**Task statement**
Everything in the data below is left aside except the lines from the one containing "thumb cmc: (80, 301)" through the one containing "thumb tip: (171, 307)"; repeat those exactly.

**Exercise data**
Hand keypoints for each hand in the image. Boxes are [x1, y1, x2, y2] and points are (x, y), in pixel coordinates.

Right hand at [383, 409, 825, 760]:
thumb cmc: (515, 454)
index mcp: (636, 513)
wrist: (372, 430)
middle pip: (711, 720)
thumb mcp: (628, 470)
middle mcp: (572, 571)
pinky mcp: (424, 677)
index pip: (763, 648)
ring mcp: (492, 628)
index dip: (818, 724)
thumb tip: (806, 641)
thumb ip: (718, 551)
* * *
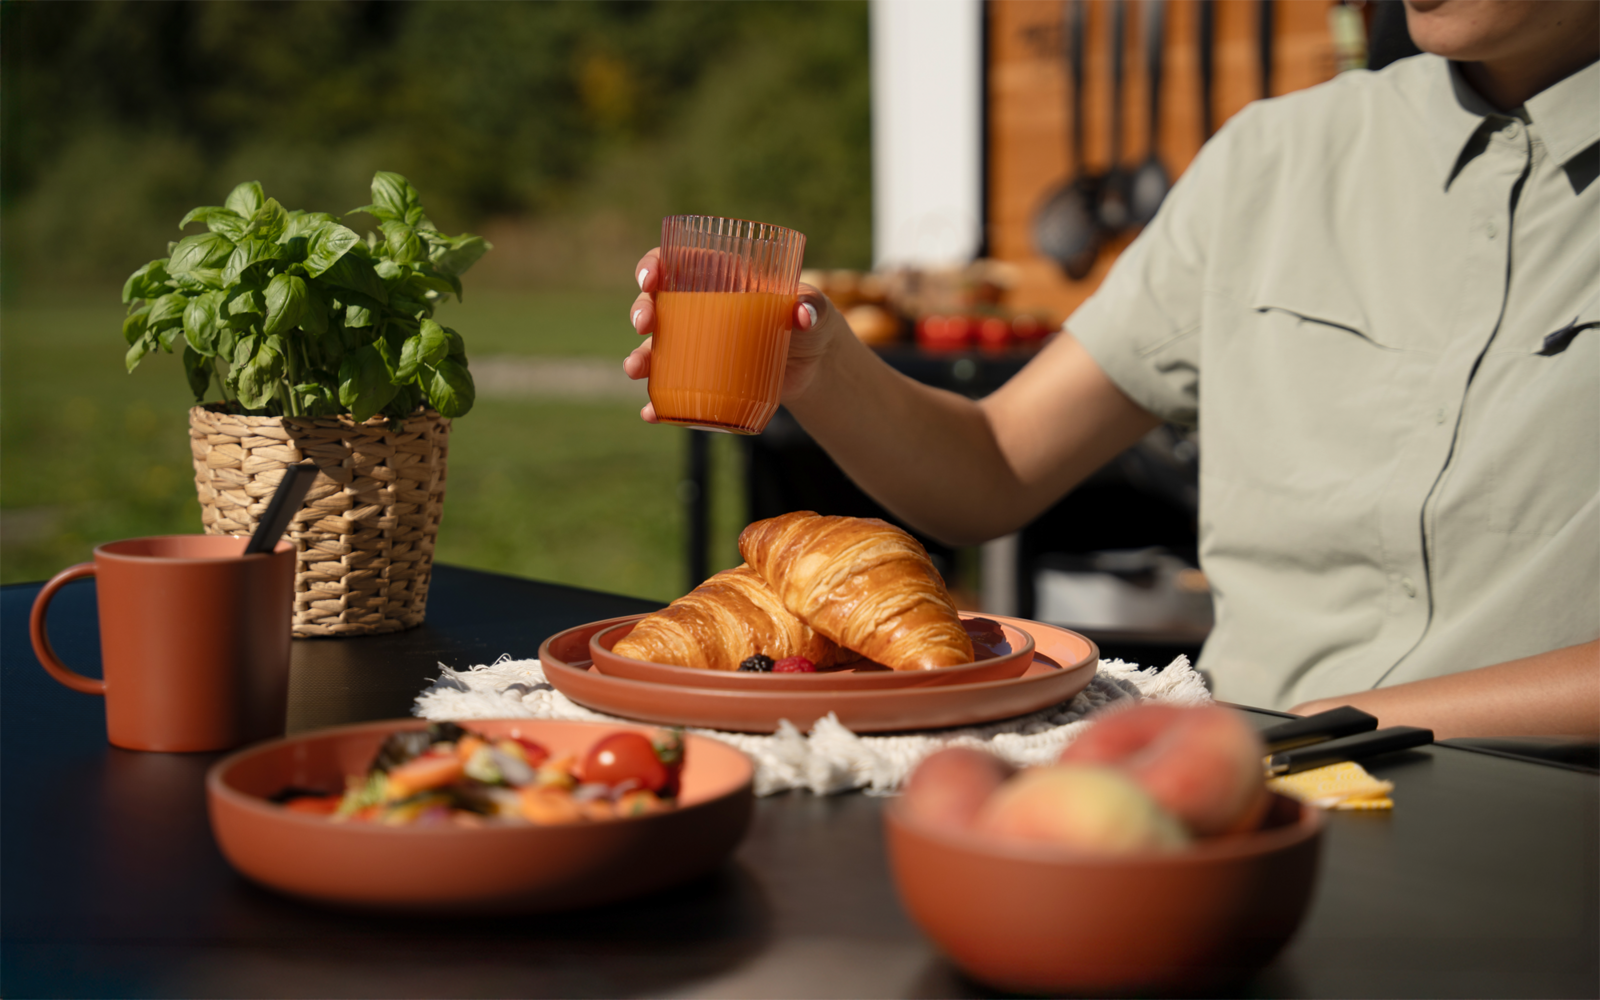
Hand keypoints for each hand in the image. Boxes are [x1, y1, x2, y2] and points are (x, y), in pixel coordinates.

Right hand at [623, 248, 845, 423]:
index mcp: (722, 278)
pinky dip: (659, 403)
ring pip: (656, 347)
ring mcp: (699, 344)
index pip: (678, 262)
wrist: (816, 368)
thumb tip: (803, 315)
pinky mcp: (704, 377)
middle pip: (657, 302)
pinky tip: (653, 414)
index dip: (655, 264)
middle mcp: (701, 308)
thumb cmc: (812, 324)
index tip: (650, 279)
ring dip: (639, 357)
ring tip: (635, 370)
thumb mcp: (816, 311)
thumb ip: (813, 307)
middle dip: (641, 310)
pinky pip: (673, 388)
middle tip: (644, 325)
* * *
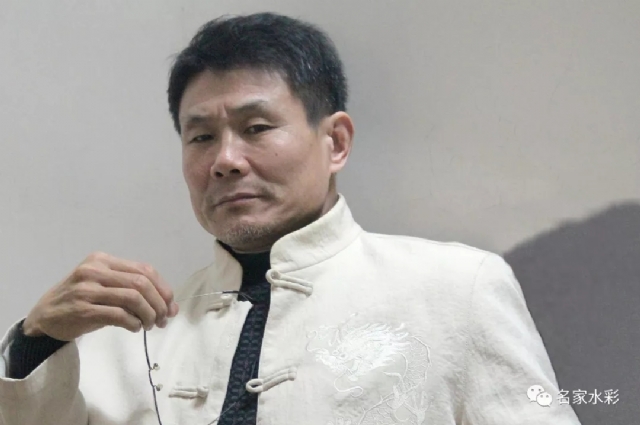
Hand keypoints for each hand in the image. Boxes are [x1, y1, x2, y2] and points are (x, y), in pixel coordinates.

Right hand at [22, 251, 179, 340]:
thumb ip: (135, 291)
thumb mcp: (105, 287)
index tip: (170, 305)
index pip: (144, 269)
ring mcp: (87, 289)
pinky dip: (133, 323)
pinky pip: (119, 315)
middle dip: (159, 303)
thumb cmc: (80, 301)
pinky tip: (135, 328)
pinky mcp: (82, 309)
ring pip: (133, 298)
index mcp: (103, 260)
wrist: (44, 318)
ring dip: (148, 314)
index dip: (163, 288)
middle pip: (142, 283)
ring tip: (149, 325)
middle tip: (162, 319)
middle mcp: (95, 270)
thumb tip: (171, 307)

**Output of the task**
thumb cmc: (80, 301)
pinky tip: (135, 328)
pinky mcp: (82, 309)
ring pip: (133, 298)
index mcp: (103, 260)
wrist: (44, 318)
ring dip: (148, 314)
index dip: (163, 288)
middle pip: (142, 283)
ring tip: (149, 325)
middle tip: (162, 319)
middle mcp: (95, 270)
thumb tip: (171, 307)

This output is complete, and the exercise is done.